> [Work to complete]:
1 - In the passage on treating depressed intra-articular fractures, what size of cortical drill hole does the inflatable bone tamp require?
2 - Pick up the passage on treating depressed intra-articular fractures after its final sentence and continue it.

*** Text under study Section Begins ***

After inflation and reduction, a defect of known volume was left behind that would be filled with graft or graft substitute. The inflatable bone tamp is less invasive than traditional methods, requiring only a 4- to 5-mm cortical drill hole and only disrupting the underlying cancellous bone where the inflation occurred. Depressed intra-articular fractures can be difficult to treat and acceptable reduction limits vary considerably. Current techniques involve elevating any depressed segments with a metal tamp or elevator and filling the resulting void with bone graft or other desired material [6]. These reduction techniques are often imprecise and have associated complications [1, 2, 14]. With significant comminution, anatomic restoration of the articular surface is virtually impossible to achieve, and conventional instruments can easily penetrate into the joint. Fractures of the articular surface are associated with posttraumatic arthritis and articular cartilage death, and therefore, anatomic restoration of joint congruency should be the goal.

Laboratory studies involving humans and animals reproducibly show that chondrocytes undergo programmed cell death after intra-articular fracture [8, 9, 15]. These models predictably reproduced osteoarthritic changes. Good outcomes were reported with large articular stepoffs as long as joint stability was maintained [6]. One could argue, then, that the goal should be only to restore overall joint alignment and stability with the premise that the articular cartilage is doomed regardless of the degree of reduction. However, if chondrocytes undergo apoptosis after fracture, then some degree of osteoarthritis is going to occur, and worse outcomes have been reported with full-thickness defects and joint congruity loss [7]. If the articular cartilage is to suffer a lethal insult, a congruent reduction is surely preferred over any residual stepoff to minimize wear of the opposing joint surface.

*** Text under study Section Ends ***
*** Records Section Begins ***

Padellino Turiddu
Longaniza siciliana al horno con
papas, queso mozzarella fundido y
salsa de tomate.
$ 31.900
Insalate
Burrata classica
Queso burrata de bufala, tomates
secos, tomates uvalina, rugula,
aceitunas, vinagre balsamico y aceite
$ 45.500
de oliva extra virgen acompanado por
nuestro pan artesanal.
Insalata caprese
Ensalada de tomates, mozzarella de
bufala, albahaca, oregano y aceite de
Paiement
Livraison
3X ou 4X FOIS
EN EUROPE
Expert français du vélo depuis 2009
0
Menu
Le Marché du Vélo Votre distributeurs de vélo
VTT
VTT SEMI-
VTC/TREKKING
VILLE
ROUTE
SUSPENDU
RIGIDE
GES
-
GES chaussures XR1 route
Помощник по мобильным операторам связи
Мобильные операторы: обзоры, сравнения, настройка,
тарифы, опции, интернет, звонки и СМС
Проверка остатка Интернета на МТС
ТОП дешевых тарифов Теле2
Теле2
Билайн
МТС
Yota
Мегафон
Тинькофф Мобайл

*** Records Section Ends ***
*** Records Section Begins ***

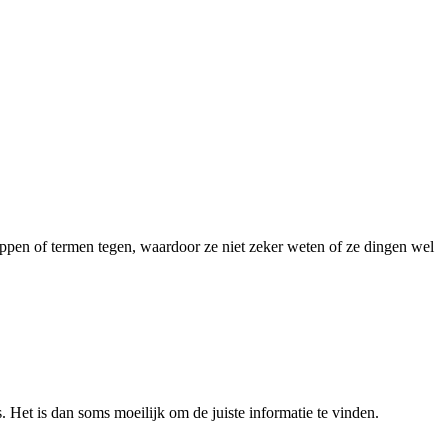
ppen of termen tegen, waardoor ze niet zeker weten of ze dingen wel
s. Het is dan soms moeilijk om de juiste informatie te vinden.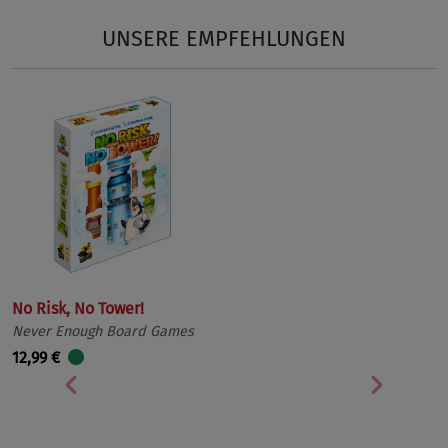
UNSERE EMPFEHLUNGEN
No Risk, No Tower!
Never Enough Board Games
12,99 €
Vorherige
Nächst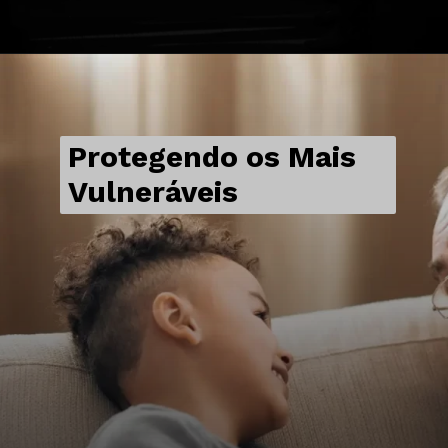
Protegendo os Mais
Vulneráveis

*** Records Section Ends ***

> [Task-by-task outputs]:
1 - Only a 4- to 5-mm cortical drill hole.

2 -
Considering the articular reduction of tibial plateau fractures, much variability remains as to the accepted amount of residual stepoff, with some recommending <3 mm and others accepting up to 10 mm [4, 5]. This is most likely the result of imperfect reduction tools, as anatomic reduction is always preferred. Though posttraumatic arthritis at the knee is correlated more with overall joint alignment and stability, restoring the native anatomy is always the goal. Higher rates of posttraumatic arthritis have been reported after distal radius fractures when >2 mm of step-off remained [16]. Pattee and Thompson [17] recommend reducing the articular surface of the distal radius to within 1 mm to reduce posttraumatic arthritis. Wrist arthroscopy was recommended to better visualize the articular surface and ensure optimal reduction [18].

Altered contact forces have been shown in ankles after intra-articular fractures of the tibial plafond [19]. These forces changed proportionately to the level of residual joint incongruity. The alterations in peak pressure distribution across the articular surface predispose the joint to the development of posttraumatic arthritis [19, 20]. Emphasis is placed on restoring the native articular anatomy to minimize changes in pressure distribution and subsequent arthritic changes.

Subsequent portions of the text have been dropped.